> **WHAT YOU HAVE TO DO**
Rewrite every line of the listing below, including the pose lines and the first-view dot lines, but increase each coordinate of the dot's position in the second view by 8. Omit the picture lines from your answer.

+++ DATA SUPPLIED

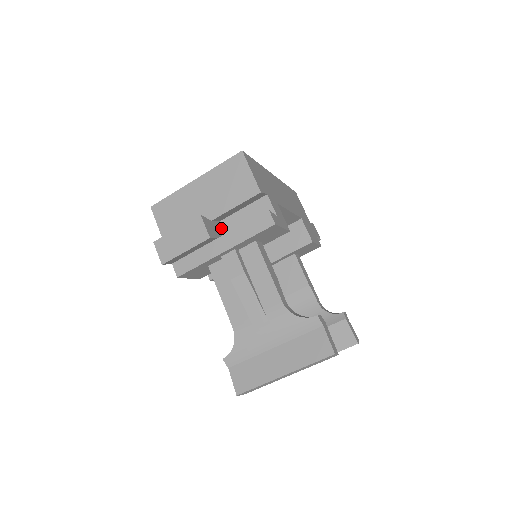
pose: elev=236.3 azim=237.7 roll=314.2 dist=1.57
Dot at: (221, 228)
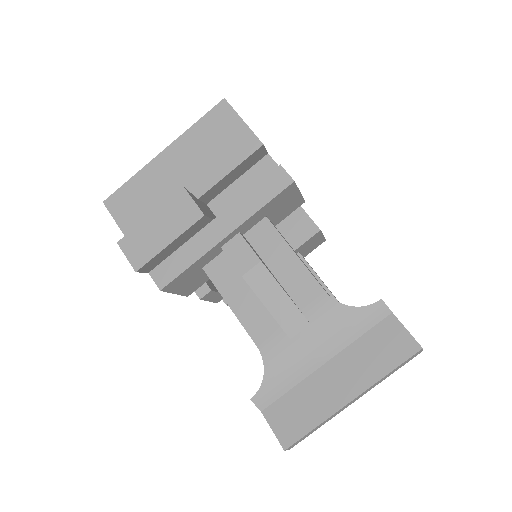
Dot at: (211, 212)
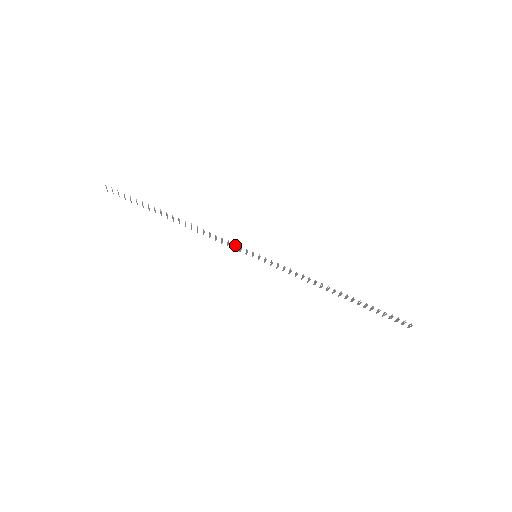
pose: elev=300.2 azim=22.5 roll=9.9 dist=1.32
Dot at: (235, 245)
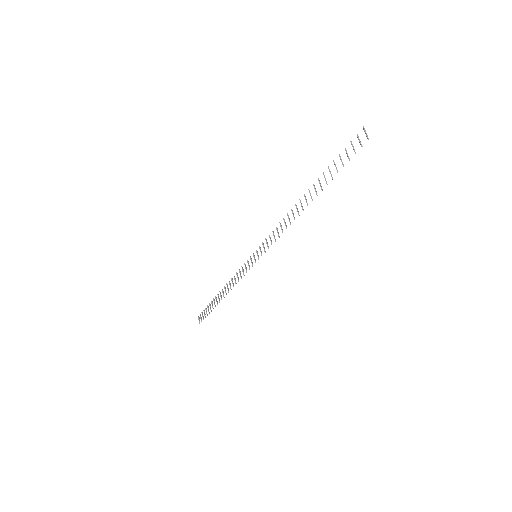
Dot at: (244, 263)
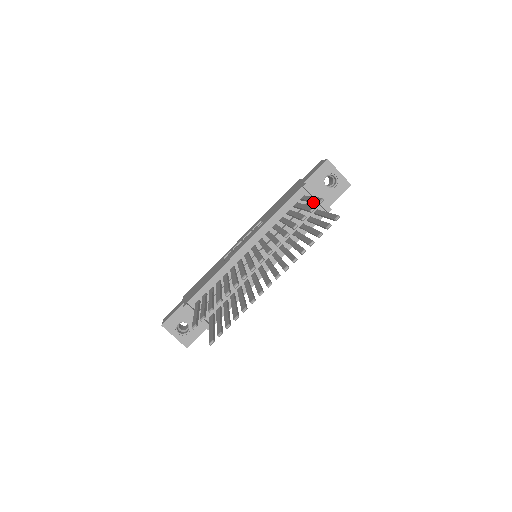
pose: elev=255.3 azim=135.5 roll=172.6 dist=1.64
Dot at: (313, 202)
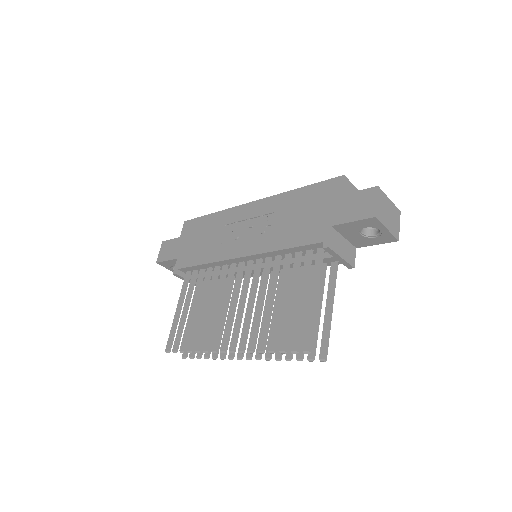
Dot at: (308, 320)
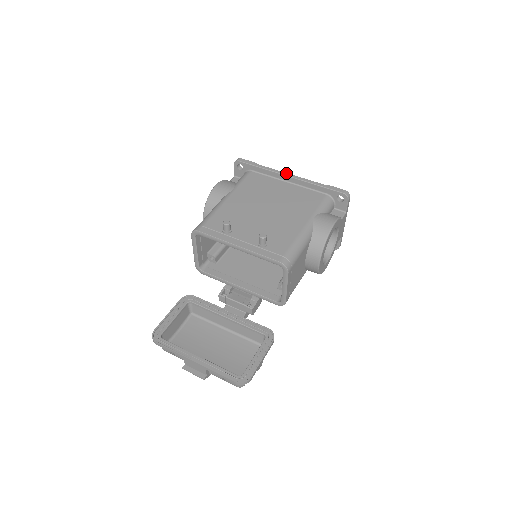
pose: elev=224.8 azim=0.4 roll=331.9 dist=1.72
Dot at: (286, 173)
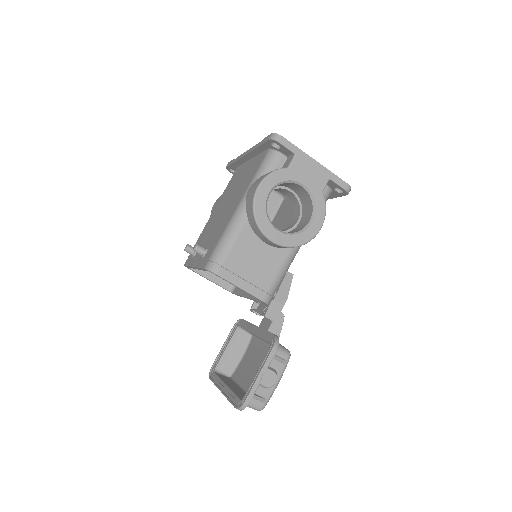
Dot at: (244, 153)
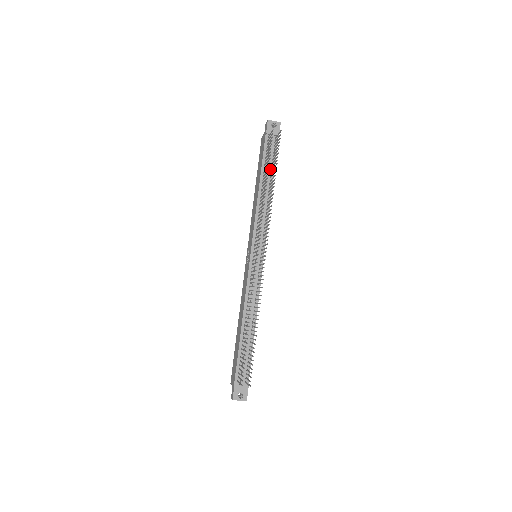
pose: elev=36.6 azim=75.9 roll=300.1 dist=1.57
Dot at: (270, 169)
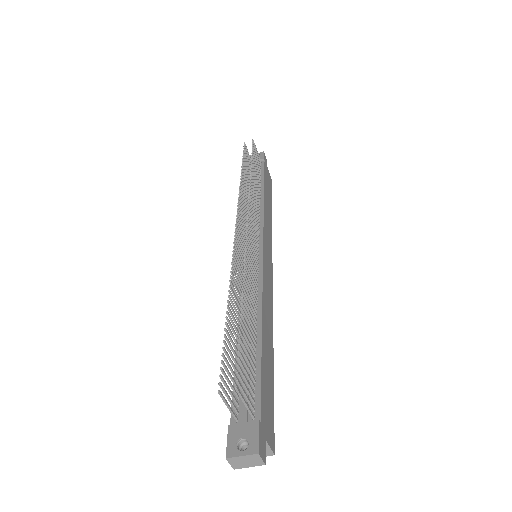
Dot at: occluded
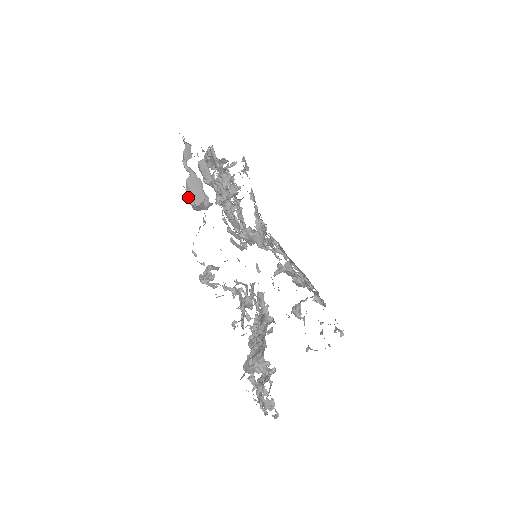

++++++

> **WRITTEN SOLUTION**
pose: elev=236.3 azim=237.7 roll=314.2 dist=1.57
Dot at: (221, 228)
Dot at: (219, 220)
pose: elev=300.2 azim=22.5 roll=9.9 dist=1.32
Dot at: (235, 245)
Dot at: (252, 271)
pose: elev=255.3 azim=135.5 roll=172.6 dist=1.64
Dot at: (313, 202)
Dot at: (316, 328)
pose: elev=224.8 azim=0.4 roll=331.9 dist=1.72
Dot at: (286, 173)
Dot at: (252, 161)
pose: elev=36.6 azim=75.9 roll=300.1 dist=1.57
Dot at: (270, 169)
Dot at: occluded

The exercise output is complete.